Sure enough, she reported in about five minutes that Joe, the electric man, was out to dinner with his family and would stop by to activate our pole on his way home. Joe arrived with family in tow, clearly on his way home from a birthday party.
We had breakfast at the H&H Cafe and Bakery, cement floors, and Formica tables, with a fine plate of eggs and bacon and a variety of tasty baked goods, including some Czech specialties.
On the edge of town we spied the Circle Y Saddlery. Never wanting to pass up an opportunity, we stopped and I went in to ask if we might have a tour. The front office was empty, so I wandered back farther in the building and came across a cowboy looking gent sitting at a break room table.

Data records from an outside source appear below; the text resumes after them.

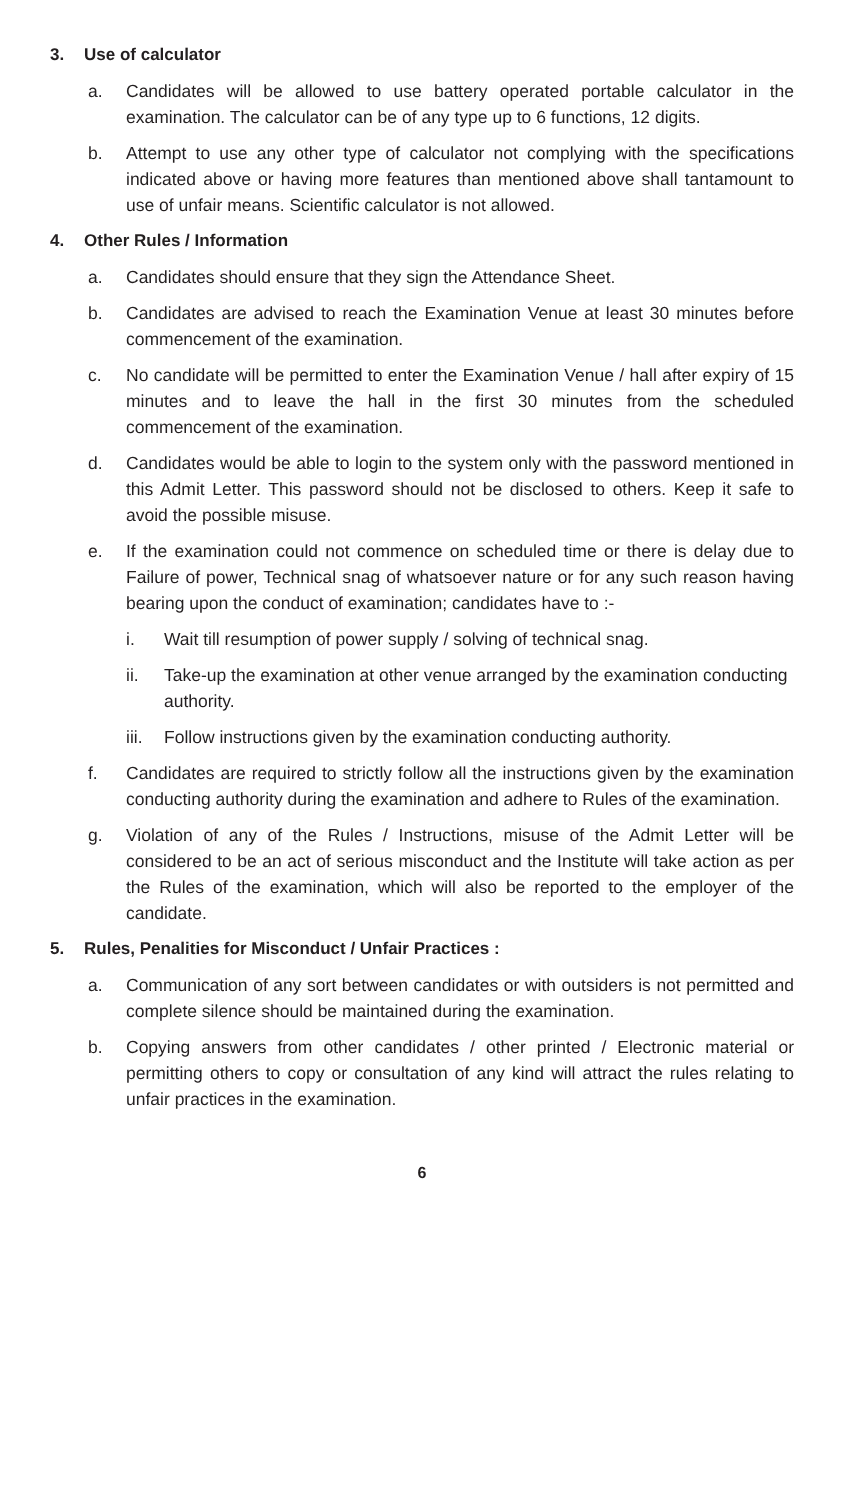3. Use of calculator
a. Candidates will be allowed to use battery operated portable calculator in the examination. The calculator can be of any type up to 6 functions, 12 digits.
b. Attempt to use any other type of calculator not complying with the specifications indicated above or having more features than mentioned above shall tantamount to use of unfair means. Scientific calculator is not allowed.
4. Other Rules / Information
a. Candidates should ensure that they sign the Attendance Sheet.
b. Candidates are advised to reach the Examination Venue at least 30 minutes before commencement of the examination.
c. No candidate will be permitted to enter the Examination Venue / hall after expiry of 15 minutes and to leave the hall in the first 30 minutes from the scheduled commencement of the examination.
d. Candidates would be able to login to the system only with the password mentioned in this Admit Letter. This password should not be disclosed to others. Keep it safe to avoid the possible misuse.
e. If the examination could not commence on scheduled time or there is delay due to Failure of power, Technical snag of whatsoever nature or for any such reason having bearing upon the conduct of examination; candidates have to :-
i. Wait till resumption of power supply / solving of technical snag.
ii. Take-up the examination at other venue arranged by the examination conducting authority.
iii.
Follow instructions given by the examination conducting authority.
f. Candidates are required to strictly follow all the instructions given by the examination conducting authority during the examination and adhere to Rules of the examination.
g. Violation of any of the Rules / Instructions, misuse of the Admit Letter will be considered to be an act of serious misconduct and the Institute will take action as per the Rules of the examination, which will also be reported to the employer of the candidate.
5. Rules, Penalities for Misconduct / Unfair Practices :
a. Communication of any sort between candidates or with outsiders is not permitted and complete silence should be maintained during the examination.
b. Copying answers from other candidates / other printed / Electronic material or permitting others to copy or consultation of any kind will attract the rules relating to unfair practices in the examination.
6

I asked my question and got this reply. “Well, I’ll tell ya. I’d be mighty pleased to let you out there on the floor to walk around, because we’re proud of the craftsmen who work here, and most of ‘em are willing to let you get your nose right down in their business and talk your ear off while you do it.
But one day a while back an insurance fella came through here and saw that and he like to shat a cow. He said ‘Y’all can’t do that anymore,’ and so we don’t, and I’m real sorry. I can get you a cup of coffee though.”
As Satchel Paige once said, you win some, you lose some, and some get rained out, but you have to suit up for all of ‘em. It’s true in baseball and we can assure you it’s true out here too, off the beaten path.